[Supplied data]

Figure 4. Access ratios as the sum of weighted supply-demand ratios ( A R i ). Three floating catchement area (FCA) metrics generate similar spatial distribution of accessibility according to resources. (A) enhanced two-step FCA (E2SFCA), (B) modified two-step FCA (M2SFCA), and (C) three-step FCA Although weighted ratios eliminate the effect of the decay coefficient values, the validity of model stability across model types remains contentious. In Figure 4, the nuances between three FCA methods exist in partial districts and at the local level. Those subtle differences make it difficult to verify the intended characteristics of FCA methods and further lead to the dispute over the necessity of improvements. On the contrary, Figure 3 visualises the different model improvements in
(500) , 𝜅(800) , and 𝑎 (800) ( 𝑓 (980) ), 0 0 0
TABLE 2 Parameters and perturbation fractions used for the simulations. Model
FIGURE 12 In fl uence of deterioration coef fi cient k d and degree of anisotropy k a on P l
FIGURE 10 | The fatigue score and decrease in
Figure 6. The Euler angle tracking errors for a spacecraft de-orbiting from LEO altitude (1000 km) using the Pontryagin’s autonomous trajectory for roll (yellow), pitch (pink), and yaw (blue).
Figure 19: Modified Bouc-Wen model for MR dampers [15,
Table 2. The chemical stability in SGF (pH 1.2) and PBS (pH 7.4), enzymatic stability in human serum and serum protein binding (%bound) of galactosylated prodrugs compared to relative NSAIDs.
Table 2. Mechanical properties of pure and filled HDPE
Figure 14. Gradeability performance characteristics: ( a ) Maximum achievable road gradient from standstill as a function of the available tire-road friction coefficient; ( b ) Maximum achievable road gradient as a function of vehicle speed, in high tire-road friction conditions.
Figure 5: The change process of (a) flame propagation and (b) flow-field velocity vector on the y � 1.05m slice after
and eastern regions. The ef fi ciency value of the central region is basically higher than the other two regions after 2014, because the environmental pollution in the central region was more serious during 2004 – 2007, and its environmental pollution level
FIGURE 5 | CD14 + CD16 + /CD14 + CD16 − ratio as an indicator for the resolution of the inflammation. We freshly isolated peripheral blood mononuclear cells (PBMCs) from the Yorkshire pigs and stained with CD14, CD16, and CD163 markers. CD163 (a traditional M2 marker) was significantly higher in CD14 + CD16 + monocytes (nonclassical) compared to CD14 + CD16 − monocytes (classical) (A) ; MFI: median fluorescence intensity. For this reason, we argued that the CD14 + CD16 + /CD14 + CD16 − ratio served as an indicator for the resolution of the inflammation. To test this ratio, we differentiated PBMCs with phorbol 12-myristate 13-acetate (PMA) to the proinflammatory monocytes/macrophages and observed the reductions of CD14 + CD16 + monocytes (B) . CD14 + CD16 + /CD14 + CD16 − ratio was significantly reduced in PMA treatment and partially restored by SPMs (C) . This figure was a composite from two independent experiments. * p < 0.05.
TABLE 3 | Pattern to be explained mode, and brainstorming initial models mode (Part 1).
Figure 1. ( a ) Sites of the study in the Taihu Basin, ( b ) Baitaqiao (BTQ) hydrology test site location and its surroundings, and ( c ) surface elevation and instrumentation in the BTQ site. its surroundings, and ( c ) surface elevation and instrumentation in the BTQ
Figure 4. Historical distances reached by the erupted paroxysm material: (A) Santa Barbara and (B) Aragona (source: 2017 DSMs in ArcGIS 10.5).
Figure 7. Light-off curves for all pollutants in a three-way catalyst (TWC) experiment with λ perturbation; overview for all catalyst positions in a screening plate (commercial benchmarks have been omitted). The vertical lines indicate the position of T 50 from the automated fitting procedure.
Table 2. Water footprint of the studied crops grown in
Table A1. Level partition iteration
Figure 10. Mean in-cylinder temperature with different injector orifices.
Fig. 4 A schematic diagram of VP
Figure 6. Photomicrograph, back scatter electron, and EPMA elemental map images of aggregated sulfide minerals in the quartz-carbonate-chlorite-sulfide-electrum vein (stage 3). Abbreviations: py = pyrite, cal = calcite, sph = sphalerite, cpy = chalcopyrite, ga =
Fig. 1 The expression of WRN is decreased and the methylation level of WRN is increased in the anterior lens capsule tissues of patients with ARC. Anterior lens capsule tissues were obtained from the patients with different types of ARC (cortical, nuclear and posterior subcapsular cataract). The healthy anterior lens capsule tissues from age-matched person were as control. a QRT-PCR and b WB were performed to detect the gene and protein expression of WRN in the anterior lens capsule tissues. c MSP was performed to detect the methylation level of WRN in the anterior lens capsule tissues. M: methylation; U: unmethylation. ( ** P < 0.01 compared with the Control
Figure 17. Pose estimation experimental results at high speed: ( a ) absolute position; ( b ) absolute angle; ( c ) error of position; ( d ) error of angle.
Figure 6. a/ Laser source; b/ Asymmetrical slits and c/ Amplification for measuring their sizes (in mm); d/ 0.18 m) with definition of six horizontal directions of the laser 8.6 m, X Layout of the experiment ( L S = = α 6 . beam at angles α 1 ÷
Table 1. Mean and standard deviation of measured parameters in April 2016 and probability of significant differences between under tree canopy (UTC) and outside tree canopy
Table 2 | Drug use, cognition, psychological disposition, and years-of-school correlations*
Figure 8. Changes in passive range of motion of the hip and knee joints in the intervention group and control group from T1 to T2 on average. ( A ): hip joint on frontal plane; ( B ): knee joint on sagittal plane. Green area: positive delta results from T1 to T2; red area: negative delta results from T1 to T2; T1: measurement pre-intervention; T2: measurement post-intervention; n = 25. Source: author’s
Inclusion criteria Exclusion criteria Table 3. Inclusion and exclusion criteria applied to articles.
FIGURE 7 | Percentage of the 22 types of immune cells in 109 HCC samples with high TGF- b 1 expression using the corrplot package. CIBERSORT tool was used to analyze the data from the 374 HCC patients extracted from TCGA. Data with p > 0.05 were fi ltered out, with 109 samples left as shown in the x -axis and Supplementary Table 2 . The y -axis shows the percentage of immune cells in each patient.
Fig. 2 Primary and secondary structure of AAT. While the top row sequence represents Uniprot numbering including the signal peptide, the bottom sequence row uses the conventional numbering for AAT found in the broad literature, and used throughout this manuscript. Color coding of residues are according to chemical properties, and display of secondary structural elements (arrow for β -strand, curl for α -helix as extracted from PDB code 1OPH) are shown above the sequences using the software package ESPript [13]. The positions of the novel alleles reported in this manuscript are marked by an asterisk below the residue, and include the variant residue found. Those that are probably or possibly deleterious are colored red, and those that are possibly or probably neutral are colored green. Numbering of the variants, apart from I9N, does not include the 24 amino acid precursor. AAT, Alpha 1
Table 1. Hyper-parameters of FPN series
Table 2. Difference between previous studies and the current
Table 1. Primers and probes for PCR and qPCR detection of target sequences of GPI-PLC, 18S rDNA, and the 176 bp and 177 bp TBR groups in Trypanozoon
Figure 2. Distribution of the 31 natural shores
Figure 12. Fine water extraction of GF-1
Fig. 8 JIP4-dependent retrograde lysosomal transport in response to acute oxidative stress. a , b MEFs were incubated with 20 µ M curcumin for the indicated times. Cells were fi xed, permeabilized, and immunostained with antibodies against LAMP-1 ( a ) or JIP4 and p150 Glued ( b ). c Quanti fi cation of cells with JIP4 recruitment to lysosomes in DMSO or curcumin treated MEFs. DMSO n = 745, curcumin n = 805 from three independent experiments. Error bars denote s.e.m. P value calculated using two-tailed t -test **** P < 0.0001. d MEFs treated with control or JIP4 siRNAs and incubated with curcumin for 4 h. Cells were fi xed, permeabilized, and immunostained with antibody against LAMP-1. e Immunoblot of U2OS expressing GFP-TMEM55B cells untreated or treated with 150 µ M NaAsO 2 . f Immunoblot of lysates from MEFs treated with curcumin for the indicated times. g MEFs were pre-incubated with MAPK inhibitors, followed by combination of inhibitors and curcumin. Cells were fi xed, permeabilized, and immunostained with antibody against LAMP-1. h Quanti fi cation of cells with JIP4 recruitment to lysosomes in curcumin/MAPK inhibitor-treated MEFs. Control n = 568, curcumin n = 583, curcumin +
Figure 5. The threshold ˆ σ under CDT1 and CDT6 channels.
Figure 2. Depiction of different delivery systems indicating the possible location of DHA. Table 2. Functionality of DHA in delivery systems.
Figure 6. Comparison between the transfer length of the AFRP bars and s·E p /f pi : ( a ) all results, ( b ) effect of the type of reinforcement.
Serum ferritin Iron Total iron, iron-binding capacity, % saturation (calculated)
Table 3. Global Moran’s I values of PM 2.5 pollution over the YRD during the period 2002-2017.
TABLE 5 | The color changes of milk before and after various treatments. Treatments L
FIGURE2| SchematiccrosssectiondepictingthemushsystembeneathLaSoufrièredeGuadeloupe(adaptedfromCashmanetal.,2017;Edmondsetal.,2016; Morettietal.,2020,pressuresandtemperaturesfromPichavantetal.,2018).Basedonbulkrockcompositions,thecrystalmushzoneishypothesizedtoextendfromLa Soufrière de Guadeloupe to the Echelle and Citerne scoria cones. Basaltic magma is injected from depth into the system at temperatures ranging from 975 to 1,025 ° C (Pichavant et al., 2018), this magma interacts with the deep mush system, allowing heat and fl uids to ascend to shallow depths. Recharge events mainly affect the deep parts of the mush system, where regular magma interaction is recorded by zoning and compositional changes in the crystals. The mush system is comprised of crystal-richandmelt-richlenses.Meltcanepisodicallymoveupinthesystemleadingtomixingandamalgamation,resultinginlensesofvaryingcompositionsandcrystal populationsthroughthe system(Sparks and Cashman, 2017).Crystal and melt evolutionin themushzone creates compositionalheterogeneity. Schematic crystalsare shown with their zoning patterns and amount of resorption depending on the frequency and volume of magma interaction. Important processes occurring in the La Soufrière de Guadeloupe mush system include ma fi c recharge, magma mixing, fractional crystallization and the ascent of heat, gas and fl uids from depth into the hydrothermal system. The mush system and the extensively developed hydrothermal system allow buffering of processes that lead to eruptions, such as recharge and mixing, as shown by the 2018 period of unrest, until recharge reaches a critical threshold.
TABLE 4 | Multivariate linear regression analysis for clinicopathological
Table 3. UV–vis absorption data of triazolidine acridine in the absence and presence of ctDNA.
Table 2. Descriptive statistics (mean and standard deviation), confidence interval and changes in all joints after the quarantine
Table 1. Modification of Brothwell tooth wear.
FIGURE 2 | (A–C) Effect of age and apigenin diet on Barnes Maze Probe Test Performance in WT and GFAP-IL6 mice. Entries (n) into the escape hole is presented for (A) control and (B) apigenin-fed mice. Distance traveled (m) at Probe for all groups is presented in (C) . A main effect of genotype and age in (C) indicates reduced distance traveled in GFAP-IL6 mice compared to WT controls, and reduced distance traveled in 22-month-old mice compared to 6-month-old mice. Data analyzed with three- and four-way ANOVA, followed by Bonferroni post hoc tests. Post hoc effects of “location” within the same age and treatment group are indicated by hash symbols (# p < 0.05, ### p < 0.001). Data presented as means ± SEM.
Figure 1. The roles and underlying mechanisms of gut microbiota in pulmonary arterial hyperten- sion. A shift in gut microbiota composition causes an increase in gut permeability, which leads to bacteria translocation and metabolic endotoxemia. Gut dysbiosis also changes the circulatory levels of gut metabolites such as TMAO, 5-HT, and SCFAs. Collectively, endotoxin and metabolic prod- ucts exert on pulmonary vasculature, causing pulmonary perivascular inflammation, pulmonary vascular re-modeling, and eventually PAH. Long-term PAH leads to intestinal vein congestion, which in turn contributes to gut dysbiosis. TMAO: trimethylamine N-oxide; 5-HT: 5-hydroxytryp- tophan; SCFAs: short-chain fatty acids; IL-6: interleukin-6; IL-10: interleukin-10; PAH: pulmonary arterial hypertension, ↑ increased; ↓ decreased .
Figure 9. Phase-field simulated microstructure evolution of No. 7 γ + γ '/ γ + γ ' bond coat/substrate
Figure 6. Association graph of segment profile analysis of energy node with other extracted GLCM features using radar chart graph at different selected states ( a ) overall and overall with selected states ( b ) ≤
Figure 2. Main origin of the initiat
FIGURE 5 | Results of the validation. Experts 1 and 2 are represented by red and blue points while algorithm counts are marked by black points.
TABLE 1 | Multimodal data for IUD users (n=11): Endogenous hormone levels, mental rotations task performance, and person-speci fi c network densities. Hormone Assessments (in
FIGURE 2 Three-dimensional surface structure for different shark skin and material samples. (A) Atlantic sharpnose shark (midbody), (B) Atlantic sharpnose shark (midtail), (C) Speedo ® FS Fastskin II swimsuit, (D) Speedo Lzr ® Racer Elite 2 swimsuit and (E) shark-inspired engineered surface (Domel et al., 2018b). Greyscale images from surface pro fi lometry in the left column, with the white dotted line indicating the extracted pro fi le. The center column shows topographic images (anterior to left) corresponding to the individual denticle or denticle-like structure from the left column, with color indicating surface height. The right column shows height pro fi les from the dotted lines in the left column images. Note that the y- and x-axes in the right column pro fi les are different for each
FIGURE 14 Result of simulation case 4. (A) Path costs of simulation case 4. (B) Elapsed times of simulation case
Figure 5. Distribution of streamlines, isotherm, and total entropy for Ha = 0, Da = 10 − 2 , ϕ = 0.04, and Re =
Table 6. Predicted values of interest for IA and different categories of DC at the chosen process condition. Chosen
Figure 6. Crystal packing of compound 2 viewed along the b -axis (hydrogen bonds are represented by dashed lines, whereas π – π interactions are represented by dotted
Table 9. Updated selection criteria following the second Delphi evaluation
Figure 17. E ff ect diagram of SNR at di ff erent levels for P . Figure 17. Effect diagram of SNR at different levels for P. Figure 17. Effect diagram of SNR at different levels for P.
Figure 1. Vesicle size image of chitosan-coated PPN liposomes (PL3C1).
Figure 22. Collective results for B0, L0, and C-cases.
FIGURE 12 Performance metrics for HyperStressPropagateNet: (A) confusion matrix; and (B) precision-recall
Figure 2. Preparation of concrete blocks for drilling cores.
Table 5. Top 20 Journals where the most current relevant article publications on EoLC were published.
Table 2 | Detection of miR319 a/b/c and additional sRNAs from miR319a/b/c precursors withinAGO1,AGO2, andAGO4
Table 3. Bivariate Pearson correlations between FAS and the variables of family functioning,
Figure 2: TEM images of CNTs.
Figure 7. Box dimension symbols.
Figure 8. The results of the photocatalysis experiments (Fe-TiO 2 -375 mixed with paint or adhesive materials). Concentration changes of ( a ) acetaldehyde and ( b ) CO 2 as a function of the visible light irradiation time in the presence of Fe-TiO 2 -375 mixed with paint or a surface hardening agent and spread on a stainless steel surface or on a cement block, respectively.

[/Supplied data]

**Task directions**
Please transcribe the data exactly from its first line. End with the line that contains "(500) , 𝜅(800)".

**The completed task**
Figure 4. Access ratios as the sum of weighted supply-demand ratios ( A R i ). Three floating catchement area (FCA) metrics generate similar spatial distribution of accessibility according to resources. (A) enhanced two-step FCA (E2SFCA), (B) modified two-step FCA (M2SFCA), and (C) three-step FCA Although weighted ratios eliminate the effect of the decay coefficient values, the validity of model stability across model types remains contentious. In Figure 4, the nuances between three FCA methods exist in partial districts and at the local level. Those subtle differences make it difficult to verify the intended characteristics of FCA methods and further lead to the dispute over the necessity of improvements. On the contrary, Figure 3 visualises the different model improvements in
(500) , 𝜅(800) , and 𝑎 (800) ( 𝑓 (980) ), 0 0 0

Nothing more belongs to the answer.